India's foreign direct investment inflows more than doubled to $4.67 billion in September, according to an official of the Department of Industrial Policy and Promotion.
In September 2011, the country had attracted FDI worth $1.76 billion.
The September 2012 figure is the highest for any month in this fiscal so far.
Foreign inflows, in August 2012, had declined by 20 per cent to $2.26 billion after registering an increase in July at $1.47 billion.
In April, May and June, the inflows ranged between $1.24 billion and $1.85 billion.
For the April-September 2012 period, FDI inflows, however, declined by about 33 per cent to $12.84 billion from $19.13 billion in the year-ago period as inflows were small in the initial months, the official told PTI.

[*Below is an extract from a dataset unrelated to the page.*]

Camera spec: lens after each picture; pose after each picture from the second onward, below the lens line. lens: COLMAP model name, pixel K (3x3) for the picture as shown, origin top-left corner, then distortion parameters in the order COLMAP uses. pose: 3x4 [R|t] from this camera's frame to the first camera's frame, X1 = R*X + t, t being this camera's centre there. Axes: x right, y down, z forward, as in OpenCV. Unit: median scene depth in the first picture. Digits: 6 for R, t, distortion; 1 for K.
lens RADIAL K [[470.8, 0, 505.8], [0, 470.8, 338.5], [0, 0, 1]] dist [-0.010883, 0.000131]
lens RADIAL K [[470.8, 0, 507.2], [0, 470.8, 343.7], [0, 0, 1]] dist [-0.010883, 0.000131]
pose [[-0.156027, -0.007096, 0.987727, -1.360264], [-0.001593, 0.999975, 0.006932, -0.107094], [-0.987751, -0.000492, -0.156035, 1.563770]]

Sectors which received large FDI inflows in September include services ($3 billion), metallurgical ($685 million), construction ($644 million) and automobile ($635 million).

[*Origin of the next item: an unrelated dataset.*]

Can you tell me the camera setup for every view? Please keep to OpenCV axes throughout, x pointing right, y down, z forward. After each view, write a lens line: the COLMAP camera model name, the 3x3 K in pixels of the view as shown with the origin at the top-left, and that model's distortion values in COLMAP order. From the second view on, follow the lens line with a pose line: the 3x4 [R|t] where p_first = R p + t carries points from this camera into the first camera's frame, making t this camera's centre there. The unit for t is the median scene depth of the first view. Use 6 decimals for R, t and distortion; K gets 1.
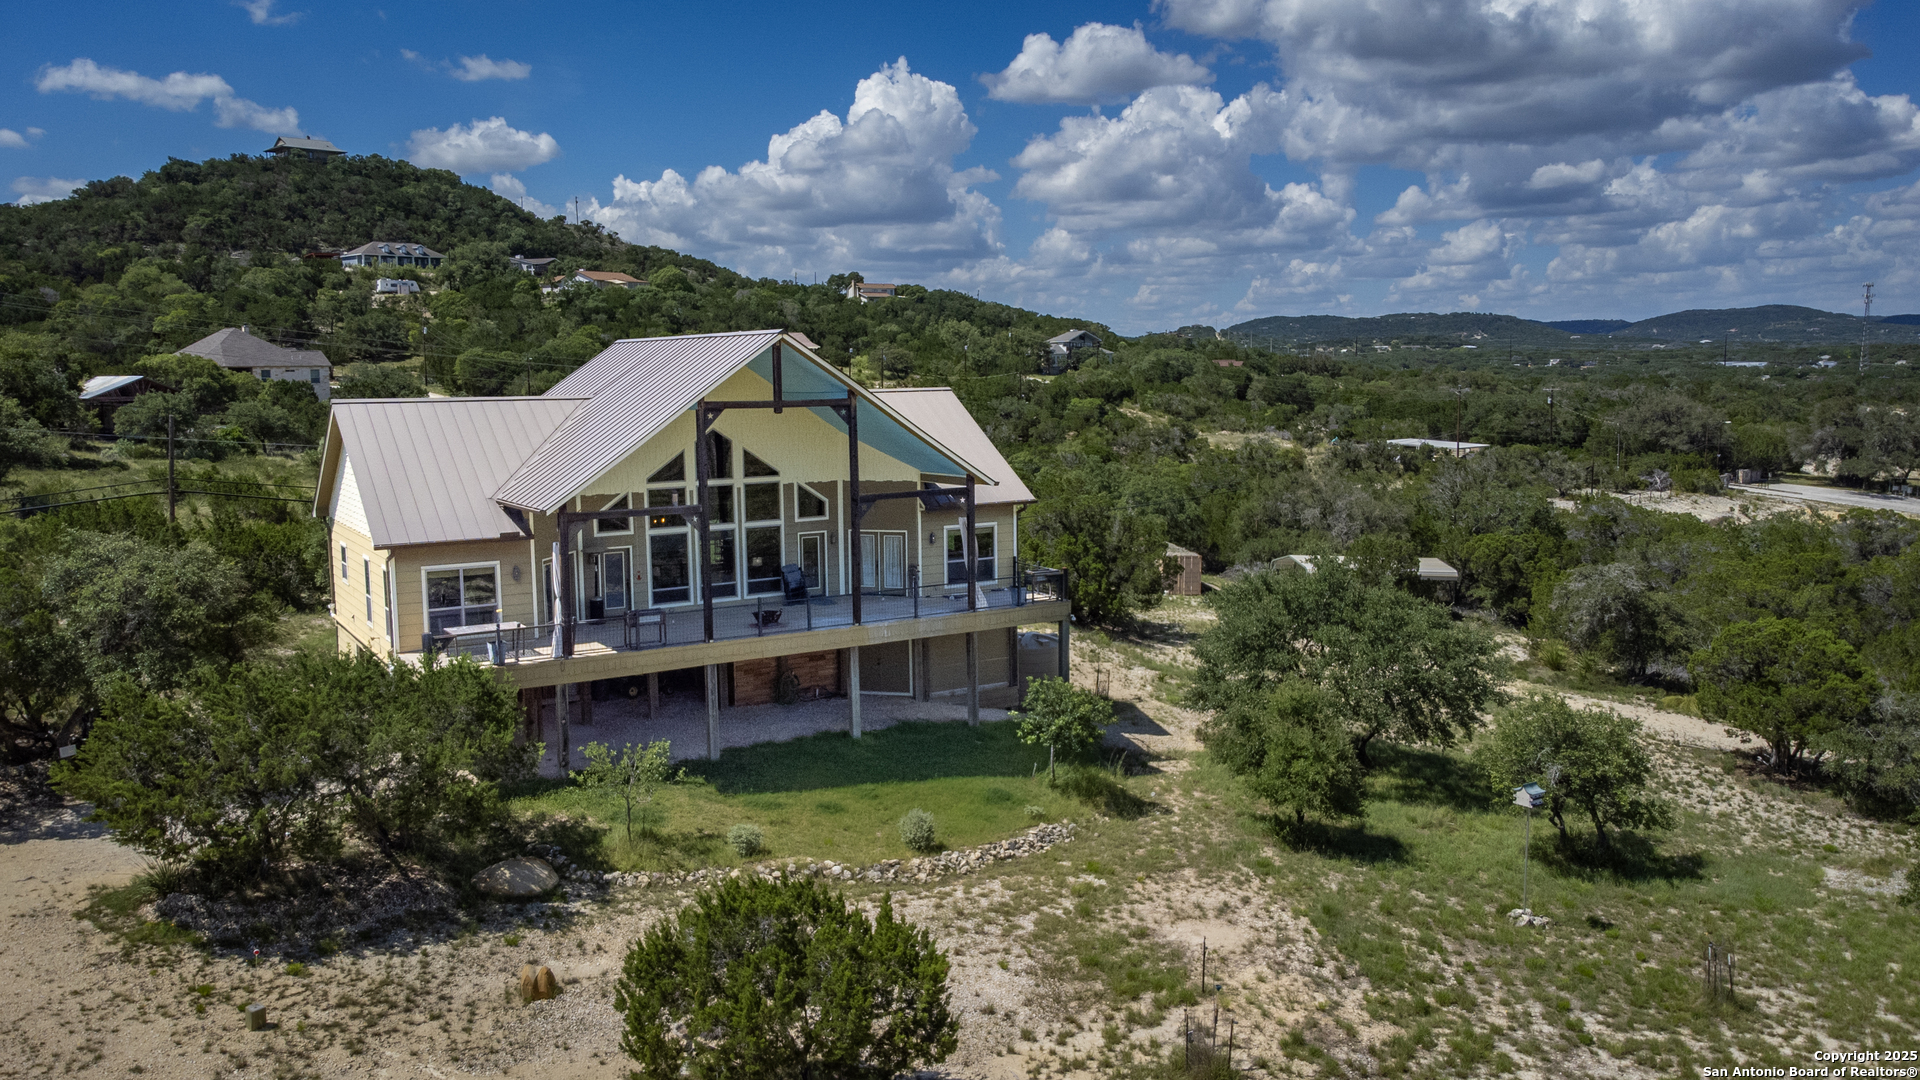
lens RADIAL K [[1476.5, 0, 939.6], [0, 1476.5, 541.3], [0, 0, 1]] dist [-0.002781, 0.094851]
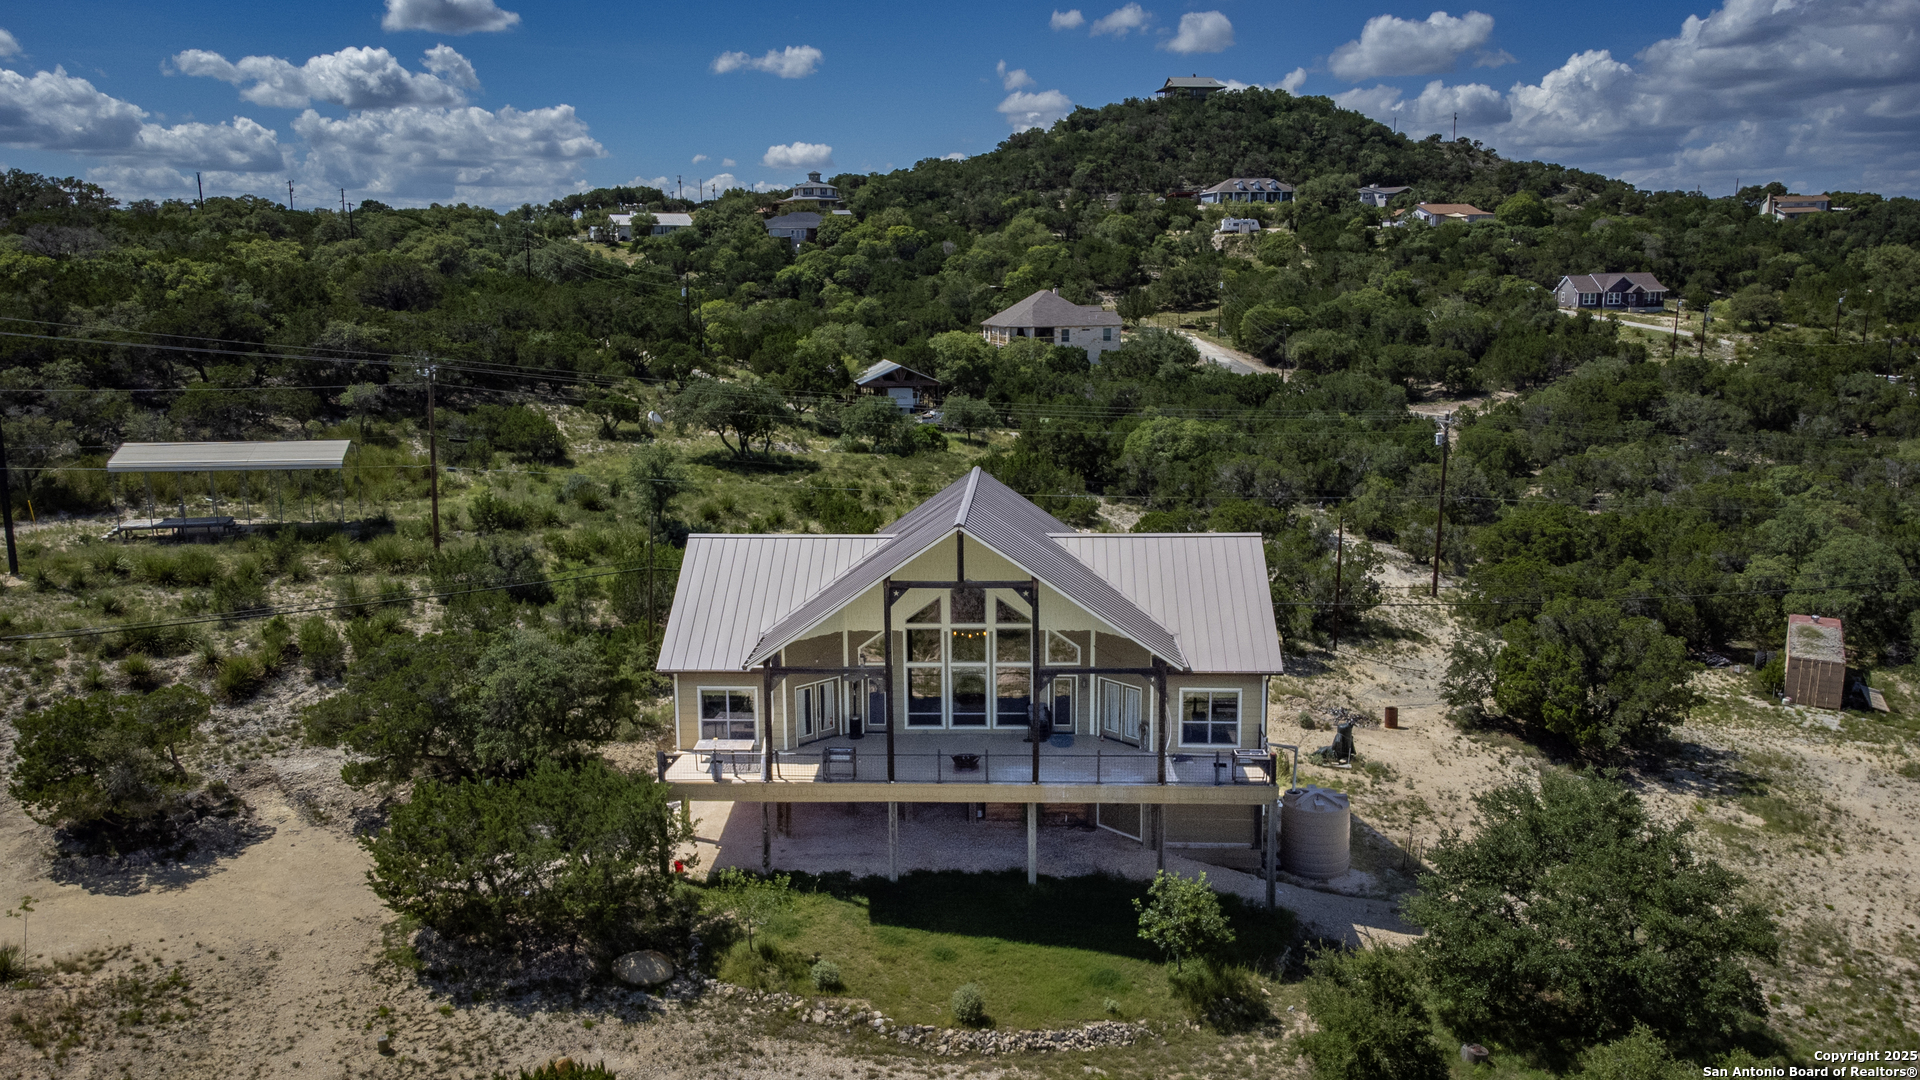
lens RADIAL K [[1476.5, 0, 939.6], [0, 1476.5, 541.3], [0, 0, 1]] dist [-0.002781, 0.094851]
pose [[0.834036, 0.100506, -0.542478, 0.406234], [-0.067391, 0.994463, 0.080636, -0.181228], [0.547579, -0.030695, 0.836191, 0.047058]]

For the April-September 2012 period, India received maximum FDI from Mauritius ($6.25 billion), Japan ($1.32 billion), Singapore ($1.12 billion) the Netherlands ($968 million) and the UK ($592 million).
The inflows had aggregated to $36.50 billion in 2011-12 against $19.42 billion in 2010-11 and $25.83 billion in 2009-10.
Asked about the reason for the jump in the FDI inflow, the official said the numbers are fluctuating in nature.
However, he said decisions like allowing FDI in multi-brand retail and civil aviation would help in boosting investments in the country in the coming months.
Industry experts say foreign investments are important for India, which needs to fund over 1 trillion over the next five years to overhaul its infrastructure sector like ports, airports and highways key to boost growth.
Decline in foreign investments puts pressure on the country's balance of payments and could also impact the rupee.